# Task to carry out
Give back, unchanged, the line containing "てくださった監督はじめスタッフの皆様には感謝の気持ち" and every line after it up to the end of the listing.

# Supplied information
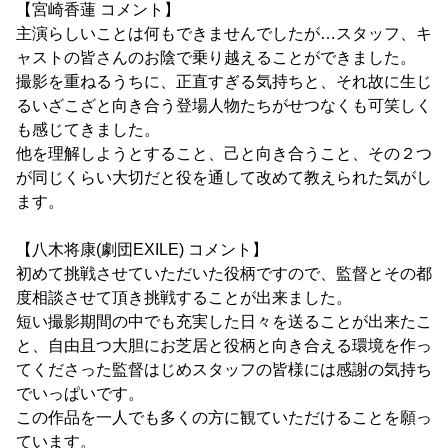
【宮崎香蓮 コメント】
主演らしいことは何もできませんでしたが…スタッフ、キ
ャストの皆さんのお陰で乗り越えることができました。
撮影を重ねるうちに、正直すぎる気持ちと、それ故に生じ
るいざこざと向き合う登場人物たちがせつなくも可笑しく
も感じてきました。
他を理解しようとすること、己と向き合うこと、その２つ
が同じくらい大切だと役を通して改めて教えられた気がし
ます。
【八木将康(劇団EXILE) コメント】
初めて挑戦させていただいた役柄ですので、監督とその都
度相談させて頂き挑戦することが出来ました。
短い撮影期間の中でも充実した日々を送ることが出来たこ
と、自由且つ大胆にお芝居と役柄と向き合える環境を作っ
てくださった監督はじめスタッフの皆様には感謝の気持ち
でいっぱいです。
この作品を一人でも多くの方に観ていただけることを願っ
ています。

# Answer space
てくださった監督はじめスタッフの皆様には感謝の気持ち
でいっぱいです。
この作品を一人でも多くの方に観ていただけることを願っ
ています。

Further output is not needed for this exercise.